Notwithstanding the election outcome in Massachusetts last month, efforts inside the Beltway to “reform” the health insurance system that is, to centralize the rules and outcomes of health coverage will continue, and still may prove successful if the drumbeat for “compromise” with fatally flawed ideas is heeded.
This centralization would be a disaster because government does not have patients. It has interest groups, an eternal truth that casts a shadow long and dark in the context of a federal takeover of the health insurance market.
Decentralization a reduction in the role of government is the only path that can lead toward reduced cost pressures and increased choices for patients with vastly heterogeneous needs and preferences.
One straightforward reform that could be adopted quickly is the implementation of a nationally available “entrepreneurs” health coverage policy freed from the many benefit mandates imposed upon the health insurance market.
State governments, responsible for regulating health insurers, for years have required health insurance policies to cover particular services and categories of providers. This means that individuals must pay for such mandated coverage even if they otherwise might choose not to do so.
The average state imposes about 35 such mandates, and a conservative estimate of the marginal cost of each is about 0.3% of premiums. Premiums thus are forced up by about $1,294 per year in the average state for a group (employer-based) family policy, ranging from $260 per year in Idaho, the state with the fewest mandates (8), to $2,486 per year in Rhode Island, the state with the most mandates (62).
The specifics of coverage policies freed from such mandates would be determined by competition in the market. But premiums incontrovertibly would fall.
A new study from the Pacific Research Institute shows that these policies would enroll about 13.6 million individuals now covered by private insurance, and, very conservatively, about 3.2 million of those now uninsured. This represents about 8% of those insured privately or uninsured for the U.S. as a whole, ranging from about 1.6% for Idaho to about 11.9% for Rhode Island.
By eliminating the many benefit and provider mandates now imposed by state laws, entrepreneurs’ coverage would reduce the degree to which consumers treat health insurance as a way to shift known costs onto others, rather than as a way to pool the risks of future adverse health events.
This would be an important step toward restoring health insurance as protection against catastrophic events rather than prepayment for anticipated medical services, and so would strengthen incentives to economize on the use of health care resources.
More generally, such a reform would be driven by market forces the preferences of consumers and the costs faced by insurers and so would decentralize and depoliticize the system.
Because representative democracy is the art of wealth redistribution, and because resources are limited always and everywhere even (or especially) for the federal government, a system of health coverage centralized in the Beltway inexorably would be transformed into a massive tug-of-war among groups seeking both increased allocations for the treatments in which they are particularly interested, and a shift of costs onto others.
Merely consider the tempest over breast mammograms that erupted late last year.
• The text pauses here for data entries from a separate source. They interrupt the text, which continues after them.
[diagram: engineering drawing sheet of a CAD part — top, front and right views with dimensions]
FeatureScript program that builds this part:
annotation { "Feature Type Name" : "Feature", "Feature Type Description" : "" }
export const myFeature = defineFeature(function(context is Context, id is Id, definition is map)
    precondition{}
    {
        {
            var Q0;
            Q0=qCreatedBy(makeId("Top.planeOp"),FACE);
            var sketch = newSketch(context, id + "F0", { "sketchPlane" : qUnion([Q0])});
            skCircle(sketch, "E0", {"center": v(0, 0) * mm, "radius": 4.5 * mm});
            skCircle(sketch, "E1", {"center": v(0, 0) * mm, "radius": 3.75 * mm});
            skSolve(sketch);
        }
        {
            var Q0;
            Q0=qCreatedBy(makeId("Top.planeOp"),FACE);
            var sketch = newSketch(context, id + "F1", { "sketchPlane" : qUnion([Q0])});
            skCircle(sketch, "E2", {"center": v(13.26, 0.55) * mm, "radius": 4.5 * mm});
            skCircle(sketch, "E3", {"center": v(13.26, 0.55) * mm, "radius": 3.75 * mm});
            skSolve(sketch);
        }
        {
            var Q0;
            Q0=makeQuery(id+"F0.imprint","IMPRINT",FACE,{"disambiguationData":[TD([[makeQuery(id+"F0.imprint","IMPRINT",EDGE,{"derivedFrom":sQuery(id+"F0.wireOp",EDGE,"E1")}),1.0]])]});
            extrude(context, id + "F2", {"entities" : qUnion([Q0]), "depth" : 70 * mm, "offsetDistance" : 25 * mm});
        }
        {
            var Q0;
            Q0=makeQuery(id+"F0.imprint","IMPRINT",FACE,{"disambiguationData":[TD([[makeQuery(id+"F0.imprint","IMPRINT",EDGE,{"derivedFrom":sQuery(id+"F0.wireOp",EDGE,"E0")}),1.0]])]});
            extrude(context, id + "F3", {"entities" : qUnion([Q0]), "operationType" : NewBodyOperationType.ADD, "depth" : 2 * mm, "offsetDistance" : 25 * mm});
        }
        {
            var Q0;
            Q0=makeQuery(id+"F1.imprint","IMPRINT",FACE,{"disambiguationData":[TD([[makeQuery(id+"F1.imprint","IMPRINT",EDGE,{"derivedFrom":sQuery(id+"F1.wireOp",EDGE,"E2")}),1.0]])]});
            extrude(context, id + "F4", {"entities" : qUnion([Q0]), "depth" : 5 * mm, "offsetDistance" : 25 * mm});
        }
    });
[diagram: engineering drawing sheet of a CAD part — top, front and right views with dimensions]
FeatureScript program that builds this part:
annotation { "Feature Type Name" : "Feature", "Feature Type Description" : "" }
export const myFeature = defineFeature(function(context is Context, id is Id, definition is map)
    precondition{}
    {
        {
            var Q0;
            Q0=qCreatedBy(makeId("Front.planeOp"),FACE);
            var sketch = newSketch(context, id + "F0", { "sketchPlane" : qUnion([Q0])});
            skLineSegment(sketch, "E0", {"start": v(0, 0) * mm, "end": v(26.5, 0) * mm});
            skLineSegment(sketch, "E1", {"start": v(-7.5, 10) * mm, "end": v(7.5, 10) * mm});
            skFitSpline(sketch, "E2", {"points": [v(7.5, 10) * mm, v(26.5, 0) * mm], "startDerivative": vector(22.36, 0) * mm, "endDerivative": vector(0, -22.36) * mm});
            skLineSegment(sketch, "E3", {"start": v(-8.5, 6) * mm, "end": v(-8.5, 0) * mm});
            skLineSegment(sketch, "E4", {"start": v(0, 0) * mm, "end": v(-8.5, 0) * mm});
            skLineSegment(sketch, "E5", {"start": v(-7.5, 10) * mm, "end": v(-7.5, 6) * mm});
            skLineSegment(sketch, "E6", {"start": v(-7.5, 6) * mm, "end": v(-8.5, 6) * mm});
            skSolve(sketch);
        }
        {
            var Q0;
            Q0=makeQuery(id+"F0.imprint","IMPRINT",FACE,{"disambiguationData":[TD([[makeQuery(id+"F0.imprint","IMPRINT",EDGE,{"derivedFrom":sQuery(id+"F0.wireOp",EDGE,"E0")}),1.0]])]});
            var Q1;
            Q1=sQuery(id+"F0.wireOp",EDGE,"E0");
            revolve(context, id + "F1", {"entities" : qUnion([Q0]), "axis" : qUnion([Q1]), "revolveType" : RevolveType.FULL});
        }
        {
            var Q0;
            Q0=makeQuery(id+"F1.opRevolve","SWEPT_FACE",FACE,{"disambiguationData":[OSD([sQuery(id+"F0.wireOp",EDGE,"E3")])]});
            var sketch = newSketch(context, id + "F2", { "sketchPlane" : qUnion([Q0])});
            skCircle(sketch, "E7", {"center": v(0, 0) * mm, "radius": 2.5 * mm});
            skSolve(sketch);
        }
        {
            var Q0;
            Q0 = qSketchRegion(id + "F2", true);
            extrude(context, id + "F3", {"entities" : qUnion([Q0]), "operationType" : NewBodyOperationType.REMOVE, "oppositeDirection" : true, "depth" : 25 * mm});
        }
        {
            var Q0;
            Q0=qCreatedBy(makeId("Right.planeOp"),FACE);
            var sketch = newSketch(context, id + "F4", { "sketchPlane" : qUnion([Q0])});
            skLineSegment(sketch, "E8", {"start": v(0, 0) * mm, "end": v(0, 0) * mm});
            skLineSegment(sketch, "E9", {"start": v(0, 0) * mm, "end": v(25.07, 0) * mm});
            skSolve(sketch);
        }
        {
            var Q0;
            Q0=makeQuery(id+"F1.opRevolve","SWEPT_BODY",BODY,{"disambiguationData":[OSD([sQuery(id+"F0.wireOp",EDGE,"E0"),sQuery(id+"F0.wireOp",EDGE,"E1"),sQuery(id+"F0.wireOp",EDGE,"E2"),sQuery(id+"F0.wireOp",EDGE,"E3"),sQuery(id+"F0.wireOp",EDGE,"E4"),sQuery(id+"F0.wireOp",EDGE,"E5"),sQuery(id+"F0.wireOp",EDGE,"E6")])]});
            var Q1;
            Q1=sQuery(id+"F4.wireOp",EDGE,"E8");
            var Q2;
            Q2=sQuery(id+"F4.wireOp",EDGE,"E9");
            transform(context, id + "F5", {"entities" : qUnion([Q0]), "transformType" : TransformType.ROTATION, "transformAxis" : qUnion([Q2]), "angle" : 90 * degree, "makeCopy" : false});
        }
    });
Mammograms, of course, are hardly the only medical service for which there is a constituency, and enactment of centralized “reform” legislation would be the beginning rather than the end of such interest-group competition.
Thus would insurance coverage and therefore the delivery of various medical procedures increasingly come to be politicized over time.
A new public policy allowing individuals and groups to escape the constraints imposed by state benefit mandates would have the opposite effect, and thus would represent real reform.
Other important reforms include:
Elimination of the tax preference that now favors coverage purchased in the group (employer) market over the non-group market.
A rollback of the rules and tax preferences that induce groups and individuals to purchase expensive coverage with low deductibles, co-payments and out-of-pocket maximums.
An end to the regulatory restrictions that prevent interstate competition in health insurance.
In greater and lesser degrees, such sensible reforms would decentralize decision-making and unleash the competitive processes that offer consumers expanded choice among myriad alternative insurance contracts, thus improving the efficiency of resource use in the health care sector, and restoring the doctor-patient relationship as the final authority with respect to medical decisions.
Zycher is a senior fellow at the Pacific Research Institute.